◆ Work task: Can you repeat every line of text in the rows below exactly, leaving the pictures out of your answer?

◆ Source data:
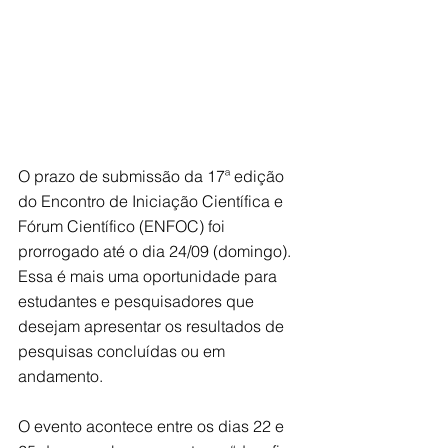
O prazo de submissão da 17ª edição 
do Encontro de Iniciação Científica e 
Fórum Científico (ENFOC) foi 
prorrogado até o dia 24/09 (domingo). 
Essa é mais uma oportunidade para 
estudantes e pesquisadores que 
desejam apresentar os resultados de 
pesquisas concluídas ou em 
andamento. 
O evento acontece entre os dias 22 e 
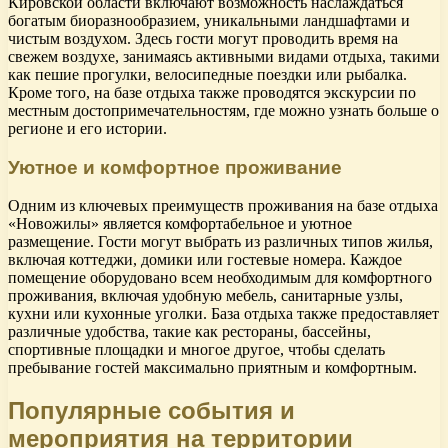
Кировской области включают возможность наслаждаться
богатым биоразнообразием, уникальными ландшафтами и
чистым воздухом. Здесь гости могут проводить время на
свежем воздухе, занимаясь активными видами отдыха, такими
как пешие прогулки, велосипедные поездки или рыбалка.
Кроме того, на базе отдыха также проводятся экскурсии по
местным достопримечательностям, где можно узнать больше о
регионе и его истории.
Уютное и комфортное проживание
Одним из ключевых преимуществ проживания на базе отдыха
«Новожилы» является комфортабельное и уютное
размещение. Гости могут выбрать из различных типов жилья,
включая коттеджи, домики или гостевые номера. Каждое
помещение оборудовано всем необходимым для комфортного
проживания, включая удобную мебель, санитарные узлы,
кухни или кухонные уголки. База отдыха также предоставляет
различные удобства, такие как рестораны, бассейны,
спортивные площадки и многое другое, чтобы сделать
пребывание гостей максимально приятным и комфортным.
Популярные события и
мероприятия на территории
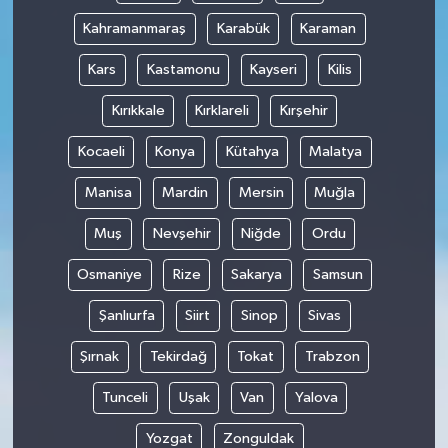
Kahramanmaraş
Karabük
Karaman
Kars
Kastamonu
Kayseri
Kilis
Kırıkkale
Kırklareli
Kırşehir
Kocaeli
Konya
Kütahya
Malatya
Manisa
Mardin
Mersin
Muğla
Muş
Nevşehir
Niğde
Ordu
Osmaniye
Rize
Sakarya
Samsun
Şanlıurfa
Siirt
Sinop
Sivas
Şırnak
Tekirdağ
Tokat
Trabzon
Tunceli
Uşak
Van
Yalova
Yozgat
Zonguldak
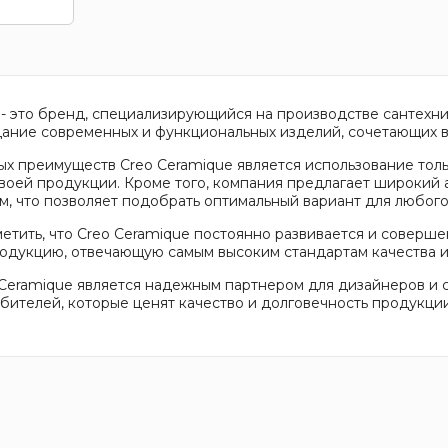
 - это бренд, специализирующийся на производстве сантехн
дание современных и функциональных изделий, сочетающих в 
ых преимуществ Creo Ceramique является использование тол
воей продукции. Кроме того, компания предлагает широкий 
м, что позволяет подобрать оптимальный вариант для любого
метить, что Creo Ceramique постоянно развивается и соверше
одукцию, отвечающую самым высоким стандартам качества и
Ceramique является надежным партнером для дизайнеров и с
бителей, которые ценят качество и долговечность продукции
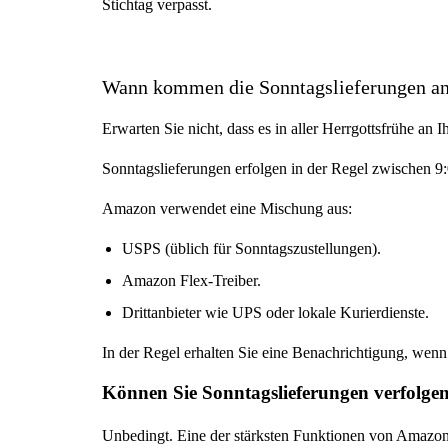
Stichtag verpasst.
Wann kommen die Sonntagslieferungen a
Erwarten Sie nicht, dass es in aller Herrgottsfrühe an I
Sonntagslieferungen erfolgen in der Regel zwischen 9:
Amazon verwendet eine Mischung aus:
USPS (üblich für Sonntagszustellungen).
Amazon Flex-Treiber.
Drittanbieter wie UPS oder lokale Kurierdienste.
In der Regel erhalten Sie eine Benachrichtigung, wenn
Können Sie Sonntagslieferungen verfolge
Unbedingt. Eine der stärksten Funktionen von Amazon i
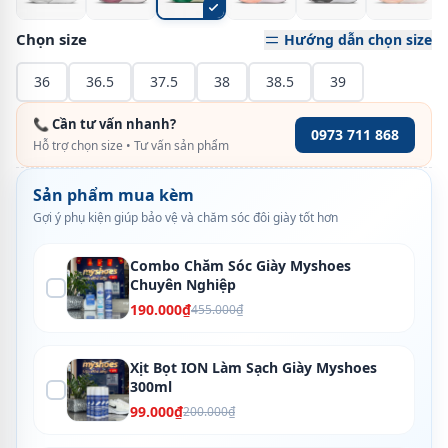
Chọn size
Hướng dẫn chọn size
36
36.5
37.5
38
38.5
39
📞 Cần tư vấn nhanh?
0973 711 868
Hỗ trợ chọn size • Tư vấn sản phẩm
Sản phẩm mua kèm
Gợi ý phụ kiện giúp bảo vệ và chăm sóc đôi giày tốt hơn
Combo Chăm Sóc Giày Myshoes
Chuyên Nghiệp
190.000₫
455.000₫
Xịt Bọt ION Làm Sạch Giày Myshoes
300ml
99.000₫
200.000₫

◆ Task output:
O prazo de submissão da 17ª edição 
do Encontro de Iniciação Científica e 
Fórum Científico (ENFOC) foi 
prorrogado até o dia 24/09 (domingo). 
Essa é mais uma oportunidade para 
estudantes e pesquisadores que 
desejam apresentar os resultados de 
pesquisas concluídas ou em 
andamento. 
O evento acontece entre os dias 22 e 
Кировской области включают возможность наслаждаться
богатым биоразнообразием, уникальными ландшафтами и
чистым воздухом. Здесь гости могут проводить время на
свежем воздухе, занимаясь активными видами отдыха, такими
как пешие прогулки, велосипедные поездки или рыбалка.
Кроме того, на базе отдыха также проводятся экскурсии по
местным достопримечательностям, где можно узнать больше о
регионе и его истории.
Уютное и комфортное проживание
Одним из ключевых преимуществ проживания на базе отдыха
«Новожилы» является комфортабельное и уютное
размещение. Гости могут выбрать из различных типов жилья,
включая коттеджи, домики или гостевые номера. Каждое
помещение оборудовано всем необходимым для комфортного
проживания, включая удобную мебель, санитарные узлы,
кухни или кухонные уголки. База отдыха также предоставляет
различные удобства, такие как рестораны, бассейны,
спортивные площадки и многое другое, чтобы сделать
пребывание гостей максимально приятным и комфортным.
Популярные события и
мероприятия на территории
Kahramanmaraş
Karabük
Karaman
Kars
Kastamonu
Kayseri
Kilis
Kırıkkale
Kırklareli
Kırşehir
Kocaeli
Konya
Kütahya
Malatya
Manisa
Mardin
Mersin
Muğla
Muş
Nevşehir
Niğde
Ordu
Osmaniye
Rize
Sakarya
Samsun
Şanlıurfa
Siirt
Sinop
Sivas
Şırnak
Tekirdağ
Tokat
Trabzon
Tunceli
Uşak
Van
Yalova
Yozgat
Zonguldak
 - это бренд, специализирующийся на производстве сантехн
дание современных и функциональных изделий, сочетающих в 
ых преимуществ Creo Ceramique является использование тол
воей продукции. Кроме того, компания предлагает широкий 
м, что позволяет подобрать оптимальный вариант для любого
метить, что Creo Ceramique постоянно развивается и соверше
одукцию, отвечающую самым высоким стандартам качества и
Ceramique является надежным партнером для дизайнеров и с
бителей, которые ценят качество и долговечность продукции
Stichtag verpasst.
Wann kommen die Sonntagslieferungen a
Erwarten Sie nicht, dass es in aller Herrgottsfrühe an I
Sonntagslieferungen erfolgen in der Regel zwischen 9:
Amazon verwendet eine Mischung aus:
USPS (üblich für Sonntagszustellungen).
Amazon Flex-Treiber.
Drittanbieter wie UPS oder lokale Kurierdienste.
In der Regel erhalten Sie eine Benachrichtigung, wenn
Können Sie Sonntagslieferungen verfolge
Unbedingt. Eine der stärksten Funktionen von Amazon i
Chọn size
Hướng dẫn chọn size
36
36.5
37.5
38
38.5
39
📞 Cần tư vấn nhanh?
0973 711 868
Hỗ trợ chọn size • Tư vấn sản phẩm
Sản phẩm mua kèm
Gợi ý phụ kiện giúp bảo vệ và chăm sóc đôi giày tốt hơn
Combo Chăm Sóc Giày Myshoes
Chuyên Nghiệp
190.000₫
455.000₫
Xịt Bọt ION Làm Sạch Giày Myshoes
300ml
99.000₫
200.000₫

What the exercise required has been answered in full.